For Children in Wartime

 

This is the art class.

The theme of the lesson

is Sarajevo in springtime.

On a sheet of A4 appears a street

with its men and women

                                scattered

on their backs;

red balloons

from their insides

                        pop

on the pavement.

Cars in the background

are shot full of holes.

The artist is twelve and a half.

 

In her neighbour’s piece,

a zigzag across the window

is perhaps a smashed windshield.

The roof is literally flying

off one house,

a twist of orange flame

spiralling upwards.

 

A hush descends as twenty

small heads bend over

a fresh set of drawings.

Doors, closed,

have the faces of people frightened.

Trees weep out tears the size of snowdrops.

 

A pair of spectacles lies on the street,

next to a man with closed eyes

looking very dead.

But that’s not me, hearing still

the mortar level the walls,

sniper bullet hit

somewhere across the courtyard.

Cities are going

but what’s to hold up a wax crayon?

Children know

that pictures cannot be stretched too far.

School’s in progress

as if it were a prayer—

about how it was supposed to be.

(stanza break)

Just six feet from me

the lawn’s growing wild

below the daily reticent

                         jasmine;

each blade an argument

of this season’s excesses.

Without raiders, this street is fine.

But, alas. I too can’t

write from the point of view of grass.

 

                                    Alamgir Hashmi

 

 

 

(First published in The Pakistan Times)

 

© Alamgir Hashmi

 

 

 

 

 

 

 

 

 

 

 

 

 

 

 

 

 

 

 

PEOPLE

(For the Sondhis)

 

From Kashmir you came to Lahore

to wed this handsome man of economics

(come from Jullundur, via Indore)

who played Hamlet in the same breath

as he lectured to fix

each flower in its place

in the College gardens,

expecting they would nod ever

to the lightest breeze

with an English sense of purpose.

Even the winter terms were pleasant.

Hockey matches could warm the spirit

as in the Forties nearly each stick

trained for the penalty stroke.

Evenings were rose-walks and tea.

It was this knowledge—

life held together by choice, where one is

and will be, within a peashooting chance.

 

Come 1947 podding to fruit and fall away,

the vegetal crease split,

seed and flower scatter by the hour.

The College clock, no matter how

you rewind it, rarely agrees

with Pakistan Standard Time.

The fountain named after you vents bubbles

of some ghostly speech no play-actor can use.

 

Anyway, you two that side of the border,

christian-and-hindu visited sometimes here

your muslim daughters happy in their

families. Thus years went sliding

like the snow round your hill-house

between Simla and Kasauli.

You were away then briefly.

Those sweet-scented flowers you left for him

were snuffed out in his sunless room.

He was asleep,

buried where the har-singhar

sheds its flowers

timely.

                                                                        (stanza break)

 

You changed country again,

back in Lahore to what connects you—

no, not the land that deludes

its own voice, but one last inflection,

the stem stitch of family—serial views

of just how it should be:

your daughters to their husbands objured,

the grandchildren and great-grandchildren

growing, filling in like houseplants, pets.

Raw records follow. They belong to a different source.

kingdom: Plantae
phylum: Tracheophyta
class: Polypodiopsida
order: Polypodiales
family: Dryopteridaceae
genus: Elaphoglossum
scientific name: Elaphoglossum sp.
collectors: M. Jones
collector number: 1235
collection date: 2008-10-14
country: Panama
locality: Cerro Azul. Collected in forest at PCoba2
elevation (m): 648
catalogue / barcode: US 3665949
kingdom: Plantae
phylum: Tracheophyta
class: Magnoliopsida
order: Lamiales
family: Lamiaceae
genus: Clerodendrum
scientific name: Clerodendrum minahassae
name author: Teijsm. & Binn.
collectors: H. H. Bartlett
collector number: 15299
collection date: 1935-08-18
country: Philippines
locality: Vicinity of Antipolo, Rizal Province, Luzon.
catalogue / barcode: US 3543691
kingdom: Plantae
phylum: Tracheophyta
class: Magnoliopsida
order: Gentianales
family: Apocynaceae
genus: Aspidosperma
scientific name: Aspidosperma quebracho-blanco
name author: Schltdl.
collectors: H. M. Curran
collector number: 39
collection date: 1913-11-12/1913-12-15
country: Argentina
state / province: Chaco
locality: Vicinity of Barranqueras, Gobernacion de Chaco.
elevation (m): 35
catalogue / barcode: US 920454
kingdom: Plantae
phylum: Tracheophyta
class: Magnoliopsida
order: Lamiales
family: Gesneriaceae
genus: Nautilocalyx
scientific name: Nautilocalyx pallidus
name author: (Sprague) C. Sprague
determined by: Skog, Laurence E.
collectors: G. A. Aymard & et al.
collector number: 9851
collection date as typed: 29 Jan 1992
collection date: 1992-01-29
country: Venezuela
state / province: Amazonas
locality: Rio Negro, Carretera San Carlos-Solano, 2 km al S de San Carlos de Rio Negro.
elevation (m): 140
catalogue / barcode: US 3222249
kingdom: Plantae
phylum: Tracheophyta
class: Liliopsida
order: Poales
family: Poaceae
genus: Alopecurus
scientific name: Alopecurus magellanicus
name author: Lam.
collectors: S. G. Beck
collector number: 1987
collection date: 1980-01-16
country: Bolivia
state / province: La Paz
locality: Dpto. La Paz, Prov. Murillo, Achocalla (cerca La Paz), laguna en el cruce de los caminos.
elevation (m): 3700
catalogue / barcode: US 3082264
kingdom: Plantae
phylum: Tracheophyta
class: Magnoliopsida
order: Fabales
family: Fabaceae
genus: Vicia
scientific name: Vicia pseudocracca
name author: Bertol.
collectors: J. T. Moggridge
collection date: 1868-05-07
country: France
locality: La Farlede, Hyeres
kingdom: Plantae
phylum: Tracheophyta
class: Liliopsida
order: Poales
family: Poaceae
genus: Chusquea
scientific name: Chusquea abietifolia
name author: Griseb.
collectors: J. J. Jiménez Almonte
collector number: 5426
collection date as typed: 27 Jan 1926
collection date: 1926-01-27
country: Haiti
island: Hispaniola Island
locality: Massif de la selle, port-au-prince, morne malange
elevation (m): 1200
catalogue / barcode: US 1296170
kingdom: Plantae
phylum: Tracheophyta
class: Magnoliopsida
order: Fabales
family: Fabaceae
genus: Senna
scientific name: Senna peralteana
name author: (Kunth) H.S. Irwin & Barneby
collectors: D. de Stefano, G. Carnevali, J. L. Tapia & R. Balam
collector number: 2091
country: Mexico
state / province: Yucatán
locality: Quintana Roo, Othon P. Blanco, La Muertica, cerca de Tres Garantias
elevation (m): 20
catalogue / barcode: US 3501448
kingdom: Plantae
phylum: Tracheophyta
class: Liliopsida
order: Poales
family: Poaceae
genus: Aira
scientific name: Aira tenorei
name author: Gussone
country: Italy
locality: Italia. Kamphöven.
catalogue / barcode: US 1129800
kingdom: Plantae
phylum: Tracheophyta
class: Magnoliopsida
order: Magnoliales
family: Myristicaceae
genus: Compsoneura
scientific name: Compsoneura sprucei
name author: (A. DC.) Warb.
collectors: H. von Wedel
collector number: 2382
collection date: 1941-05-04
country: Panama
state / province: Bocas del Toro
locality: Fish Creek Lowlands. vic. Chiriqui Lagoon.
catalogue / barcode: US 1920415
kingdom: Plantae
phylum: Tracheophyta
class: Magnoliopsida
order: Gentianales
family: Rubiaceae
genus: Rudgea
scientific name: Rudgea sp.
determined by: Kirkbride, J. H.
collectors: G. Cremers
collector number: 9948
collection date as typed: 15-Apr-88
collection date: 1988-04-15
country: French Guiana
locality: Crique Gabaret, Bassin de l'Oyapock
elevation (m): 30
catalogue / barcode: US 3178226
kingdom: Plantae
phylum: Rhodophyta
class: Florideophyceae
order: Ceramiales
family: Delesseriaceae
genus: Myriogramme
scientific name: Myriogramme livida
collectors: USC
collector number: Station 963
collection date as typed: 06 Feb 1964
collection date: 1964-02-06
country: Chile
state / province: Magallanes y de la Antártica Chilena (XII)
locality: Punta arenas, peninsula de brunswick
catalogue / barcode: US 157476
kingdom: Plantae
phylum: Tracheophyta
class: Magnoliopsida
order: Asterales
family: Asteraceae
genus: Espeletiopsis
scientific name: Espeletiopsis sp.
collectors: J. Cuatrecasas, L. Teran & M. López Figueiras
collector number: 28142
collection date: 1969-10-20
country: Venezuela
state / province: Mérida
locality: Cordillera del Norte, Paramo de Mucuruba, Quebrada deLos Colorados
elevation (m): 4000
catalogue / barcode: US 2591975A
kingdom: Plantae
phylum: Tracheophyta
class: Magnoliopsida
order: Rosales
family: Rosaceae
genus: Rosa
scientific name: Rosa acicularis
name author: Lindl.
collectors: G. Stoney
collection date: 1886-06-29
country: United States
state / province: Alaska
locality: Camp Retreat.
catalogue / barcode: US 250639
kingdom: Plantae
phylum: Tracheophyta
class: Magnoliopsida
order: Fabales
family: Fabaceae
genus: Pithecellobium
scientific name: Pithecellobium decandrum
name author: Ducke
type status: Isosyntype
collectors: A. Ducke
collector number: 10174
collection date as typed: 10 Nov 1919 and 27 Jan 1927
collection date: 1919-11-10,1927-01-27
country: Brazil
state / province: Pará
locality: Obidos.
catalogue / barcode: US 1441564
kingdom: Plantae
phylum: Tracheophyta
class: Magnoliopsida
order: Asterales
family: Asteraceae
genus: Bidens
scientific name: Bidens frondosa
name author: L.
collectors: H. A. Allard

What you lost of them you would not see.

Pain was the only potion you knew

which could overcome the memory.

Today, in your blue-cushioned chair

waiting for tea, about to comb your hair,

you take your final leave.

Your husband dead elsewhere,

the gods, still vigilant, claim you,

each in his own name:

you were courteous;

your grace now beyond question.

Parishioner, priest and passer-by all know

the right words to action, your body below.

 

As if you had wished it, on this bright

spring day, a thoughtful tahli

bow-waves a kindly shade;

imprinting here what you see, can’t see.

A shower of rose petals slowly

fades in the fresh earth.

Over and over they come, settle down.

This must be the way love is made.

 

                                    —Alamgir Hashmi

 

___________________________________

 

This poem was read by the poet at the Foreign Service Academy, Islamabad, on 08th April, 1995. The late Professor G. D. Sondhi was the first non-British Principal of the Government College, Lahore, and died in India in 1966. Mrs Enid Lila Sondhi, ninety-five, died in Lahore in March this year (1995).